El Crack cero | Crítica

Garci contra el tiempo

Carlos Santos es el detective Germán Areta en 'El Crack cero', de José Luis Garci.

Carlos Santos es el detective Germán Areta en 'El Crack cero', de José Luis Garci.

Hace ya muchos años que el cine de Garci decidió apartarse del presente o de la realidad para refugiarse en una particular recreación cinéfilo-literaria del pasado, un pasado hecho de citas de libros, películas y autores, extranjeros y nacionales que, de Hammet a Cain, de Galdós a Mihura, pueblan su imaginario en un canon a prueba de novedades y tendencias de temporada.

Con El crack cero asistimos además a un regreso nostálgico y suicida a su propia mitología, de la que tal vez hoy apenas queden espectadores cómplices en las salas más allá de aquellos de su misma generación, una generación cine y letraherida que parece regodearse en ese lema de que cualquier tiempo pasado fue mejor.
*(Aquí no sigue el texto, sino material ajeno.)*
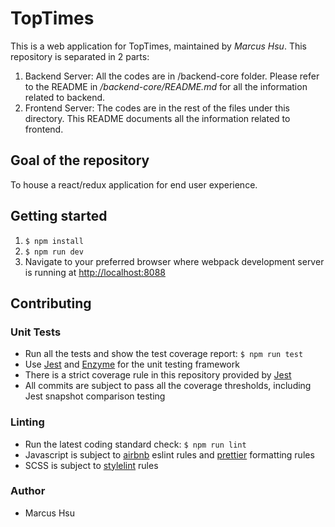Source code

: # TopTimes

This is a web application for TopTimes, maintained by _Marcus Hsu_. This repository is separated in 2 parts:

1. Backend Server: All the codes are in /backend-core folder. Please refer to the README in _/backend-core/README.md_ for all the information related to backend.
2. Frontend Server: The codes are in the rest of the files under this directory. This README documents all the information related to frontend.

## Goal of the repository
To house a react/redux application for end user experience.

## Getting started
1. `$ npm install`
2. `$ npm run dev`
3. Navigate to your preferred browser where webpack development server is running at [http://localhost:8088](http://localhost:8088)

## Contributing
### Unit Tests
  * Run all the tests and show the test coverage report: `$ npm run test`
  * Use [Jest](https://facebook.github.io/jest/) and [Enzyme](https://github.com/airbnb/enzyme/blob/master/docs/guides/jest.md) for the unit testing framework
  * There is a strict coverage rule in this repository provided by [Jest](https://facebook.github.io/jest/)
  * All commits are subject to pass all the coverage thresholds, including Jest snapshot comparison testing

### Linting
  * Run the latest coding standard check: `$ npm run lint`
  * Javascript is subject to [airbnb](https://www.npmjs.com/package/eslint-config-airbnb) eslint rules and [prettier](https://prettier.io/) formatting rules
  * SCSS is subject to [stylelint](https://github.com/stylelint/stylelint) rules

### Author
  * Marcus Hsu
Un regreso bañado en blanco y negro digital y en la melodía melancólica compuesta por Jesús Gluck para sus dos primeros Cracks, en esa tozuda concepción escenográfica e interiorista de la puesta en escena, en una reescritura de ese cine clásico de género de personajes estereotipados (aquí servido en un desigual elenco de singulares, insólitos y recuperados), diálogos precisos, réplicas brillantes o supuestamente ingeniosas y lugares comunes del noir en una España en los estertores del franquismo en la que lo real apenas asoma en un caprichoso almanaque en la pared o a través del parte radiofónico.
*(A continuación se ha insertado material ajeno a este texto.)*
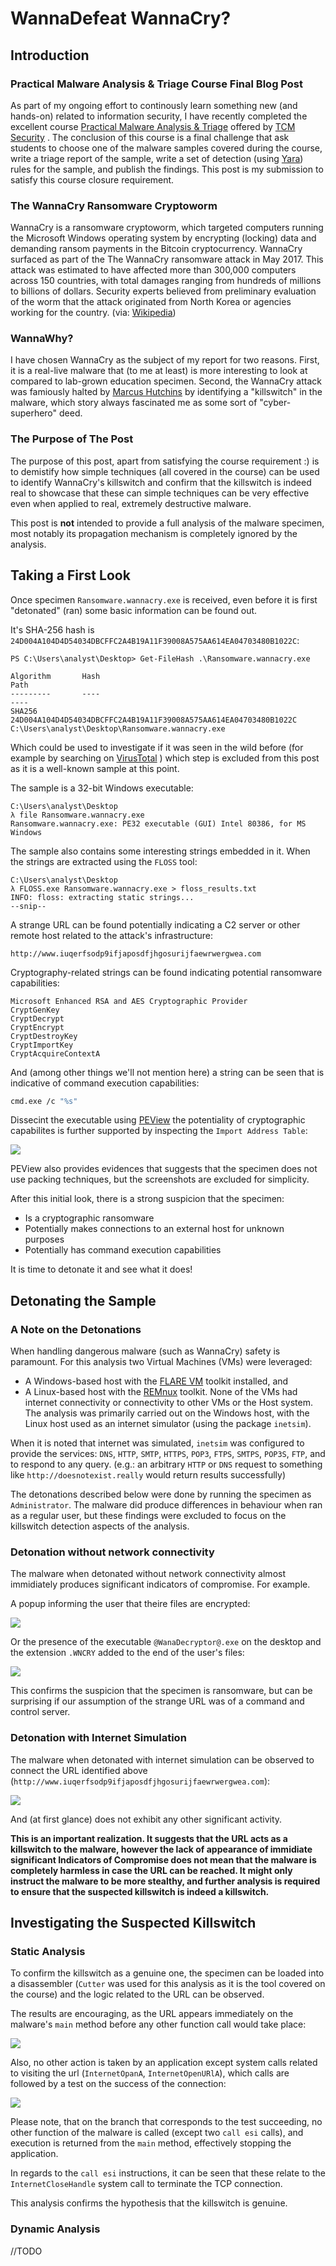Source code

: # WannaDefeat WannaCry?

## Introduction

### Practical Malware Analysis & Triage Course Final Blog Post

As part of my ongoing effort to continously learn something new (and hands-on) related to information security, I have recently completed the excellent course [Practical Malware Analysis & Triage](https://academy.tcm-sec.com/p/practical-malware-analysis-triage) offered by [TCM Security](https://academy.tcm-sec.com/) . The conclusion of this course is a final challenge that ask students to choose one of the malware samples covered during the course, write a triage report of the sample, write a set of detection (using [Yara](https://github.com/VirusTotal/yara)) rules for the sample,  and publish the findings. This post is my submission to satisfy this course closure requirement.

### The WannaCry Ransomware Cryptoworm

WannaCry is a ransomware cryptoworm, which targeted computers running the Microsoft Windows operating system by encrypting (locking) data and demanding ransom payments in the Bitcoin cryptocurrency. WannaCry surfaced as part of the The WannaCry ransomware attack in May 2017.  This attack was estimated to have affected more than 300,000 computers across 150 countries, with total damages ranging from hundreds of millions to billions of dollars. Security experts believed from preliminary evaluation of the worm that the attack originated from North Korea or agencies working for the country. 
(via: [Wikipedia](https://en.wikipedia.org/wiki/WannaCry_ransomware_attack)) 

### WannaWhy?

I have chosen WannaCry as the subject of my report for two reasons. First, it is a real-live malware that (to me at least) is more interesting to look at compared to lab-grown education specimen. Second, the WannaCry attack was famiously halted by [Marcus Hutchins](https://portswigger.net/daily-swig/marcus-hutchins-on-halting-the-wannacry-ransomware-attack-still-to-this-day-it-feels-like-it-was-all-a-weird-dream)  by identifying a "killswitch" in the malware, which story always fascinated me as some sort of "cyber-superhero" deed. 

### The Purpose of The Post

The purpose of this post, apart from satisfying the course requirement :) is to demistify how simple techniques (all covered in the course) can be used to identify WannaCry's killswitch and confirm that the killswitch is indeed real to showcase that these can simple techniques can be very effective even when applied to real, extremely destructive malware.

This post is **not** intended to provide a full analysis of the malware specimen, most notably its propagation mechanism is completely ignored by the analysis.

## Taking a First Look

Once specimen `Ransomware.wannacry.exe` is received, even before it is first "detonated" (ran) some basic information can be found out.

It's SHA-256 hash is `24D004A104D4D54034DBCFFC2A4B19A11F39008A575AA614EA04703480B1022C`:
```
PS C:\Users\analyst\Desktop> Get-FileHash .\Ransomware.wannacry.exe

Algorithm       Hash                                                                   Path
---------       ----                                                                   ----
SHA256          24D004A104D4D54034DBCFFC2A4B19A11F39008A575AA614EA04703480B1022C       C:\Users\analyst\Desktop\Ransomware.wannacry.exe
```

Which could be used to investigate if it was seen in the wild before (for example by searching on [VirusTotal](https://www.virustotal.com/gui/home/search) ) which step is excluded from this post as it is a well-known sample at this point.

The sample is a 32-bit Windows executable:
```
C:\Users\analyst\Desktop
λ file Ransomware.wannacry.exe
Ransomware.wannacry.exe: PE32 executable (GUI) Intel 80386, for MS Windows
```

The sample also contains some interesting strings embedded in it. When the strings are extracted using the `FLOSS` tool:
```
C:\Users\analyst\Desktop
λ FLOSS.exe Ransomware.wannacry.exe > floss_results.txt
INFO: floss: extracting static strings...
--snip--
```

A strange URL can be found potentially indicating a C2 server or other remote host related to the attack's infrastructure:
```
http://www.iuqerfsodp9ifjaposdfjhgosurijfaewrwergwea.com
```

Cryptography-related strings can be found indicating potential ransomware capabilities:
```
Microsoft Enhanced RSA and AES Cryptographic Provider
CryptGenKey
CryptDecrypt
CryptEncrypt
CryptDestroyKey
CryptImportKey
CryptAcquireContextA
```

And (among other things we'll not mention here) a string can be seen that is indicative of command execution capabilities:
```sh
cmd.exe /c "%s"
```

Dissecint the executable using [PEView](http://wjradburn.com/software/) the potentiality of cryptographic capabilites is further supported by inspecting the `Import Address Table`:

![](/_images/Pasted%20image%2020230216224845.png)  

PEView also provides evidences that suggests that the specimen does not use packing techniques, but the screenshots are excluded for simplicity.

After this initial look, there is a strong suspicion that the specimen:
- Is a cryptographic ransomware
- Potentially makes connections to an external host for unknown purposes
- Potentially has command execution capabilities

It is time to detonate it and see what it does!

## Detonating the Sample

### A Note on the Detonations 

When handling dangerous malware (such as WannaCry) safety is paramount. For this analysis two Virtual Machines (VMs) were leveraged:
- A Windows-based host with the [FLARE VM](https://github.com/mandiant/flare-vm) toolkit installed, and
- A Linux-based host with the [REMnux](https://remnux.org/) toolkit.
None of the VMs had internet connectivity or connectivity to other VMs or the Host system.
The analysis was primarily carried out on the Windows host, with the Linux host used as an internet simulator (using the package `inetsim`). 

When it is noted that internet was simulated, `inetsim` was configured to provide the services: `DNS`, `HTTP`, `SMTP`, `HTTPS`, `POP3`, `FTPS`, `SMTPS`, `POP3S`, `FTP`, and to respond to any query.
(e.g.: an arbitrary `HTTP` or `DNS` request to something like `http://doesnotexist.really` would return results successfully) 

The detonations described below were done by running the specimen as `Administrator`. The malware did produce differences in behaviour when ran as a regular user, but these findings were excluded to focus on the killswitch detection aspects of the analysis.

### Detonation without network connectivity

The malware when detonated without network connectivity almost immidiately produces significant indicators of compromise. For example.

A popup informing the user that theire files are encrypted:

![](/_images/Pasted%20image%2020230217222326.png)  

Or the presence of the executable `@WanaDecryptor@.exe` on the desktop and the extension `.WNCRY` added to the end of the user's files:

![](/_images/Pasted%20image%2020230217222450.png)  

This confirms the suspicion that the specimen is ransomware, but can be surprising if our assumption of the strange URL was of a command and control server.

### Detonation with Internet Simulation

The malware when detonated with internet simulation can be observed to connect the URL identified above (`http://www.iuqerfsodp9ifjaposdfjhgosurijfaewrwergwea.com`):

![](/_images/Pasted%20image%2020230217224137.png)  

And (at first glance) does not exhibit any other significant activity.

**This is an important realization. It suggests that the URL acts as a killswitch to the malware, however the lack of appearance of immidiate significant Indicators of Compromise does not mean that the malware is completely harmless in case the URL can be reached. It might only instruct the malware to be more stealthy, and further analysis is required to ensure that the suspected killswitch is indeed a killswitch.**

## Investigating the Suspected Killswitch

### Static Analysis

To confirm the killswitch as a genuine one, the specimen can be loaded into a disassembler (`Cutter` was used for this analysis as it is the tool covered on the course) and the logic related to the URL can be observed. 

The results are encouraging, as the URL appears immediately on the malware's `main` method before any other function call would take place:

![](/_images/Pasted%20image%2020230217224923.png)  

Also, no other action is taken by an application except system calls related to visiting the url (`InternetOpanA`, `InternetOpenURlA`), which calls are followed by a test on the success of the connection:

![](/_images/Pasted%20image%2020230217224940.png)  

Please note, that on the branch that corresponds to the test succeeding, no other function of the malware is called (except two `call esi` calls), and execution is returned from the `main` method, effectively stopping the application.

In regards to the `call esi` instructions, it can be seen that these relate to the `InternetCloseHandle` system call to terminate the TCP connection.

This analysis confirms the hypothesis that the killswitch is genuine.

### Dynamic Analysis

//TODO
Como en los anteriores Cracks, donde se respiraba al menos un cierto aire de época en su retrato de Madrid que aquí huele más bien a Alcanfor, la trama detectivesca que mueve a Germán Areta (Carlos Santos) es casi lo de menos, trazada desde la imitación, el oficio de guion encajado y los lugares comunes de sus mejores muestras. Lo que parece interesarse a Garci es más bien el mantenimiento de una atmósfera, la fidelidad a unos principios y gustos, la supuesta solidez intemporal de un modelo que, sin embargo, se nos antoja inerte y mortecino en su ensimismamiento.

De la misoginia de la primera escena en el bar al fatalismo que apuntala a Areta como buen tipo solitario y fuera del mundo, El Crack cero celebra con solemne parsimonia un universo que sólo se mira a sí mismo, que busca complicidad con un espectador que ya no existe, sin apenas pegada en sus leves apuntes hacia el devenir o el presente de una España que, para Garci, sigue anclada en viejas inercias contra la inteligencia y el buen gusto que él mismo parece atribuirse en exclusiva como gesto de insobornable independencia a contracorriente.